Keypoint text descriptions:

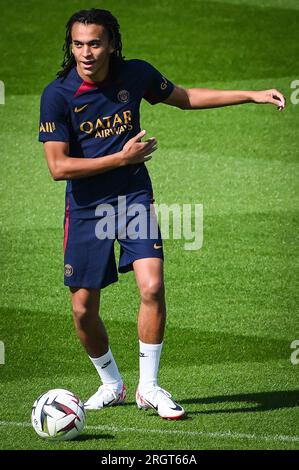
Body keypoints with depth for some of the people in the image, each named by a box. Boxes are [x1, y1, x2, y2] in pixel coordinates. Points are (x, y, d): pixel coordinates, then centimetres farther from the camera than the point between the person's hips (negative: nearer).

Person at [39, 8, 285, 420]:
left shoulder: (135, 74, -5)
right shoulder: (57, 95, -14)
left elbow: (185, 97, 13)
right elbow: (58, 166, -16)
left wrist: (252, 95, 11)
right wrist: (122, 157, -15)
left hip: (134, 197, 1)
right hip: (86, 206, -1)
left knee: (152, 286, -17)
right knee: (83, 309, 2)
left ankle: (148, 387, -1)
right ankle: (111, 384, 27)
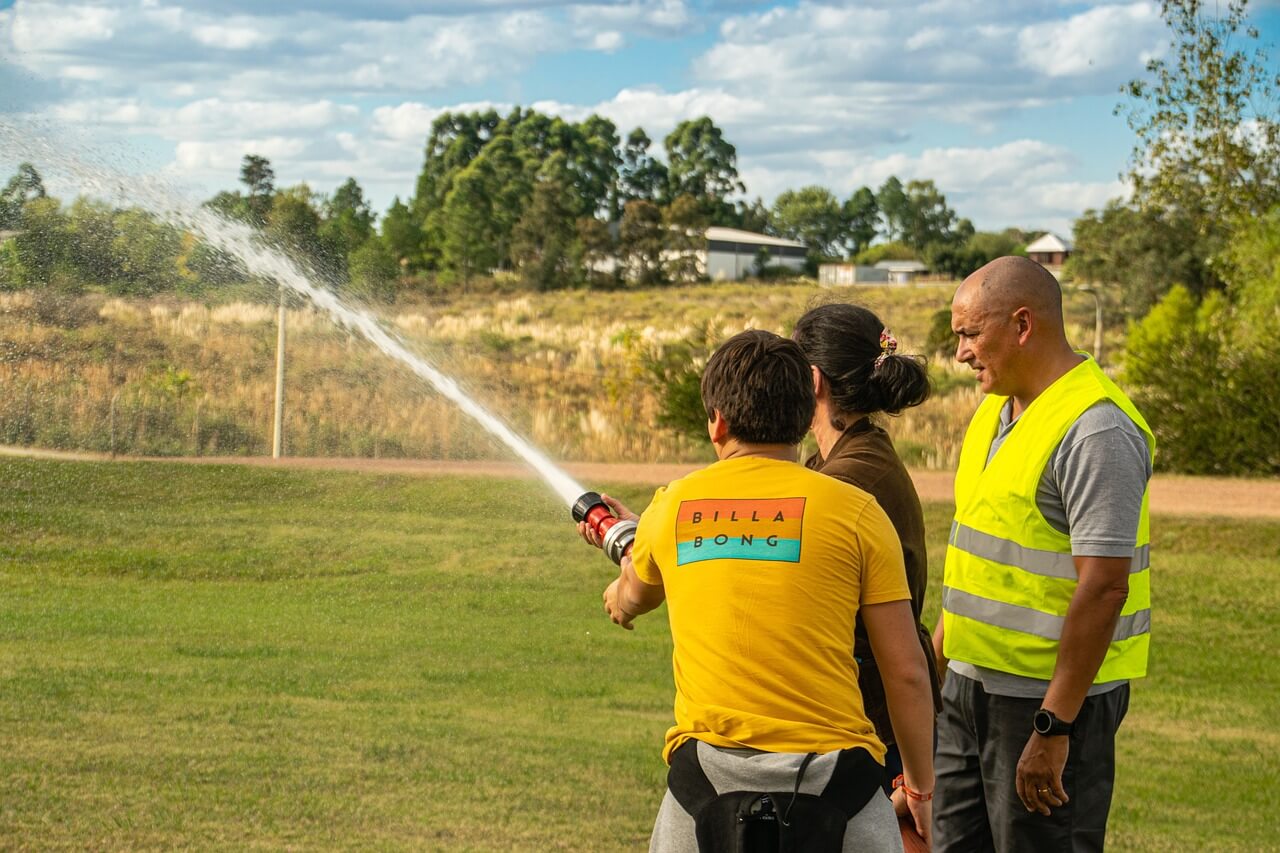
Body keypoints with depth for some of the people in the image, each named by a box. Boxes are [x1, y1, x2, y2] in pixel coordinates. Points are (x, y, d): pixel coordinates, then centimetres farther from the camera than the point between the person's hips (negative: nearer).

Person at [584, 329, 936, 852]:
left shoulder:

→ **YOUR ASSIGNMENT**
Recast the listing as a Markdown table with the columns Row and Line, starting at the line that contains "right shoulder: (57, 95, -14)" and ending at the end of the listing, skipping blank lines. Leave the pictures out of the answer.

→ **RESULT**
| Row | Line |
|---|---|
| 1 | right shoulder: (57, 95, -14) |
| 2 | left elbow: (185, 97, 13) |
| 3 | right elbow: (58, 166, -16) |
| 4 | left wrist: (252, 95, 11) |
| 5 | right wrist: (122, 157, -15) |
| 6 | left hip: (134, 197, 1) |
| 7 | right hip: (86, 206, -1) |
| 8 | left knee: (152, 286, -17) |
| 9 | right knee: (83, 309, 2) |
| 10 | left ankle: (148, 387, -1) |
| 11 | right ankle: (111, 384, 27) |
| 12 | Body keypoints with depth for some of the people in the image, each named by a box. Boxes are [x1, y1, x2, y2] in pixel coordinates. Points are (x, y, d): pixel coordinates, then centimetres farther from the camera than the point between the person's hips (negative: nearer). |
| 13 | Person at [584, 329, 936, 852]: |
| 14 | left shoulder: |